Voltando aos conselhos dos especialistas, que também a mim me interessam, Patrick Amar fala dos lendários procrastinadores (detesto esta palavra, mas enfim) e adverte: se puderem não adiem nada para fazer na volta das férias!
Ou seja, a tentação de empurrar com a barriga e adiarmos aquilo que pode ficar feito antes de partirmos, pode revelar-se trágico e altamente desmotivador quando retomamos as rotinas profissionais. Isto porque, depois de um tempo em que supostamente conseguimos descansar e descontrair nunca apetece voltar aos problemas e às coisas de trás, por assim dizer. Tal como o atleta que corre na pista e supera barreiras, procurando sempre chegar ao obstáculo da frente, também nós nos movemos projectando o futuro. Ninguém gosta de voltar ao obstáculo de trás, repetir o que já podia ter ficado feito, retomar um dossier velho que podia ter ficado arrumado antes das férias.

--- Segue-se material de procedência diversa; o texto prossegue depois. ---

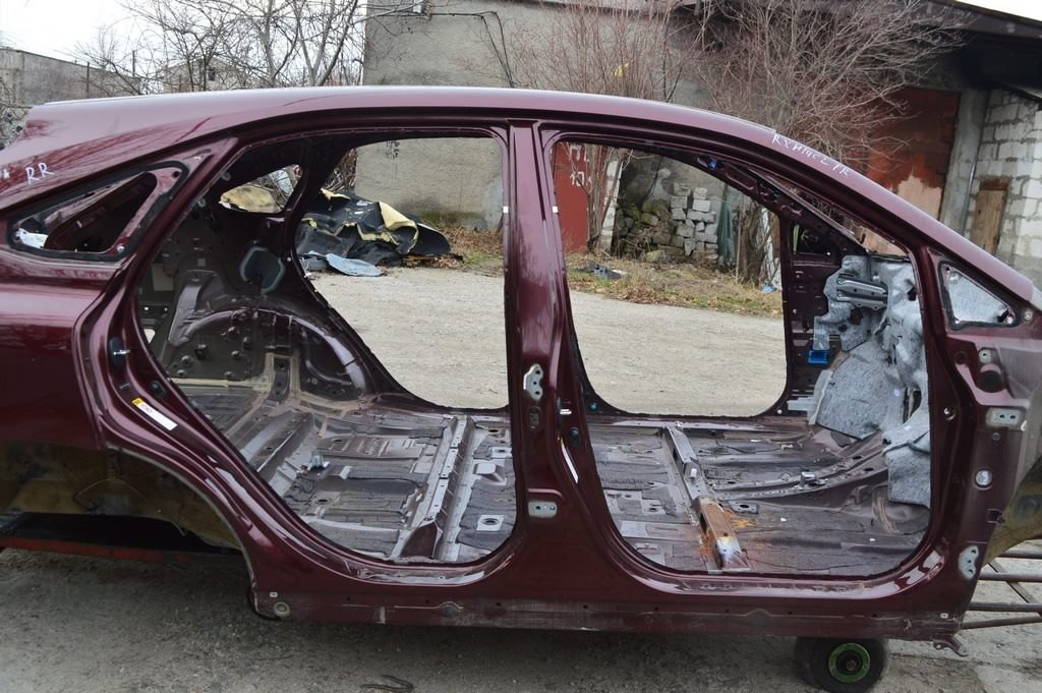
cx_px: 521
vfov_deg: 39.9
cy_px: 346
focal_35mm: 33
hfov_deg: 57.3
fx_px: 954
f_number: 9
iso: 400
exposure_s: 1/125
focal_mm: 22
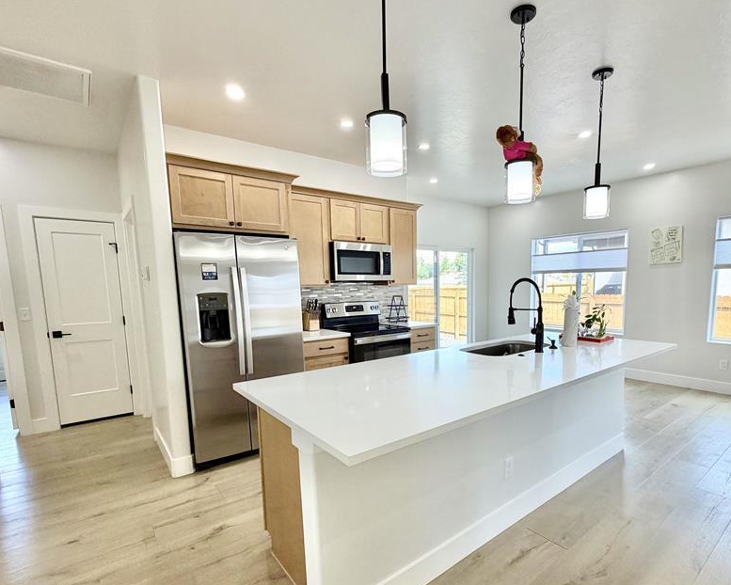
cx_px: 393
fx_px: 390
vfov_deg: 73.4
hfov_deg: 86.2
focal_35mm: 18
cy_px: 333
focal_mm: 2.22
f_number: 2.2
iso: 100
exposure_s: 1/120
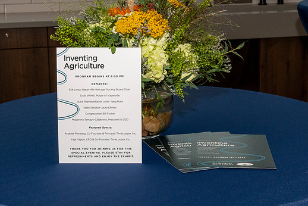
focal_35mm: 84
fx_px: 719
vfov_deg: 16.3
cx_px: 153
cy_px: 93
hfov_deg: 24.2
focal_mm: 50
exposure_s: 1/200
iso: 2000
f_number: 18
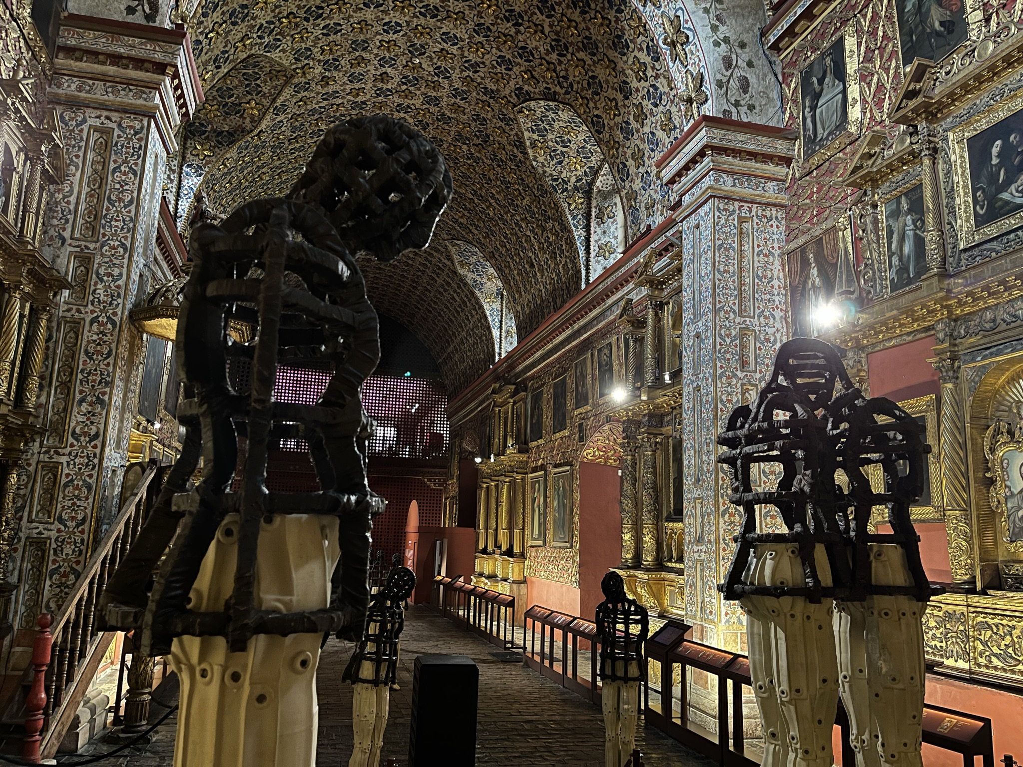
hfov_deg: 67.3
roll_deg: -1.9
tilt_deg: +11.6
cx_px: 512
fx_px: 768
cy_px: 384
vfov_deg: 53.1
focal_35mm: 26
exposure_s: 1/32
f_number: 1.6
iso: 640
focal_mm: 5.1
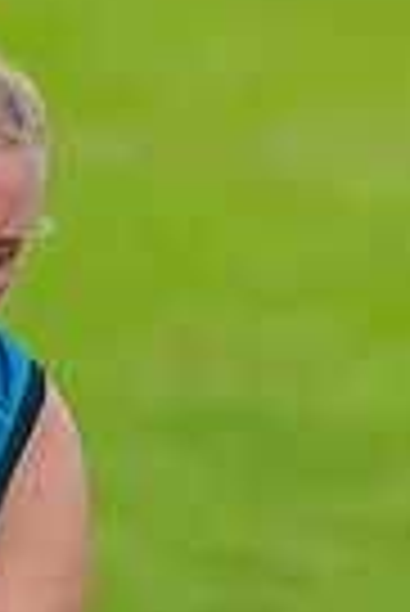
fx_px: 42477
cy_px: 667
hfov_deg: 0.6
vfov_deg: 0.8
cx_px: -208
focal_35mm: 2493
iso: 800
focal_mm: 420
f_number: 5.6
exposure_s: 1/1600
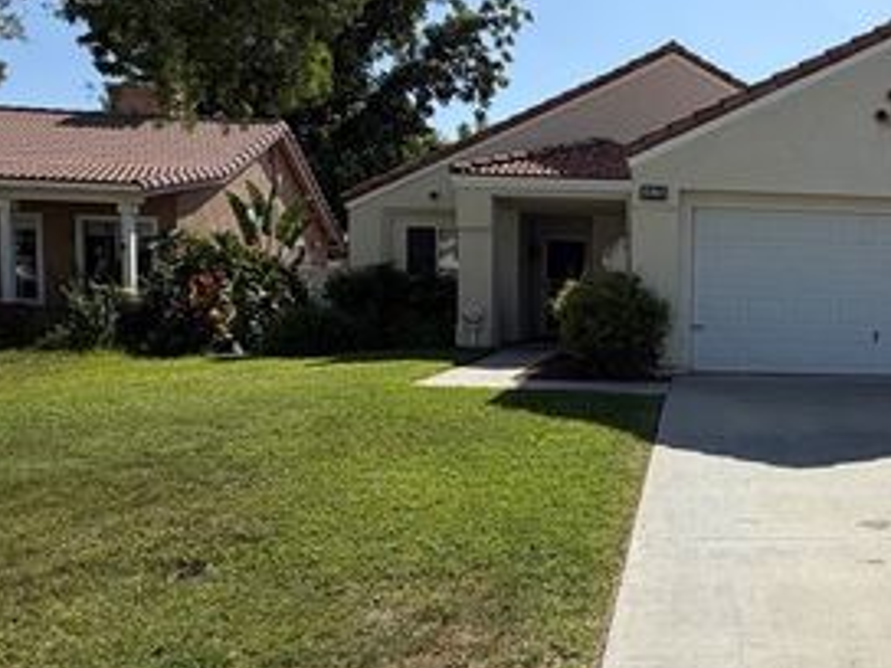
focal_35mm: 33
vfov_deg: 42.9
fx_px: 849
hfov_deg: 50.9
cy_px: 350
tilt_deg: -2.1
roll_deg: -1.0
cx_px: 750
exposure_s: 1/1189
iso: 20
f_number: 2.2
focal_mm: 2.22
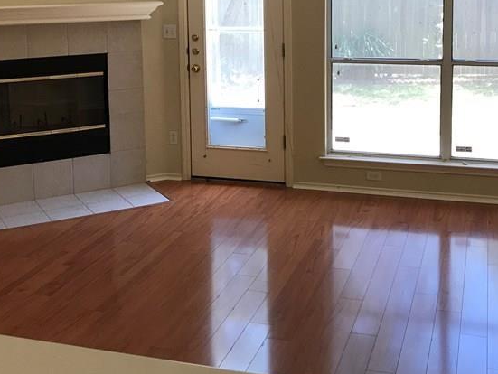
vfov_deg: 27.4
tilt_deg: -7.3
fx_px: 749
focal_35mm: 52
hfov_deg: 36.8
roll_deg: +1.5
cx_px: 249
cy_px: 64
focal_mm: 3.99
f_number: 1.8
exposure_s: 1/40
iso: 25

Neste particular da inclinação à procrastinação (só o conceito já enerva, de tão universalmente repetido) há um conselho que também não sendo novo, é vital: quando viramos as costas aos problemas eles não desaparecem, muito pelo contrário, aumentam! Assim sendo vale a pena dar crédito a quem estuda estas matérias e, acima de tudo, o impacto que certas atitudes têm na eficácia e resultados, mas também no bem estar e na qualidade de vida. Nosso e dos outros.
Hoje em dia quase todos temos atenção aos mails e deixamos mensagens automáticas a informar que estamos de férias, mas nem sempre nos lembramos de deixar um contacto alternativo de alguém que nos possa substituir em caso de urgência. Vale a pena identificar essa pessoa de retaguarda, digamos assim, que nos pode substituir se houver alguma emergência.

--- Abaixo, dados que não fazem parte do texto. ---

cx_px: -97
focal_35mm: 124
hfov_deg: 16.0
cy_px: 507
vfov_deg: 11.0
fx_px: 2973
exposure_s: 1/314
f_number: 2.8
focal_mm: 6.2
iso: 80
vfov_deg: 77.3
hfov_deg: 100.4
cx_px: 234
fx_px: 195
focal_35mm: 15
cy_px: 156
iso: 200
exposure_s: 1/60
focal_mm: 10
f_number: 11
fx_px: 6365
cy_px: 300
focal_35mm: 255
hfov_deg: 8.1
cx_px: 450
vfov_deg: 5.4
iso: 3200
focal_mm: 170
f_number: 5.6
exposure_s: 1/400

Um último conselho: arrumar, limpar e até depurar o escritório antes de férias. E quem diz o escritório diz o espaço de trabalho, seja ele como for e onde for. Isto porque quem limpa a secretária e arruma os papéis e objectos também está a arrumar a cabeça e a deixar espaço livre para os dias que se seguem. Para esse tempo de férias em que é imperativo desligar e criar distância. Voltar de férias para arrumar o que ficou desarrumado nunca é boa estratégia e gera um cansaço imediato, como dizem os experts.
Na verdade nem precisaríamos que nos lembrassem nada disto, pois a experiência de não planear, não estabelecer prioridades, não desligar, não ter ajudas e não criar espaço nem tempo é tremenda e compromete-nos sempre a rentrée.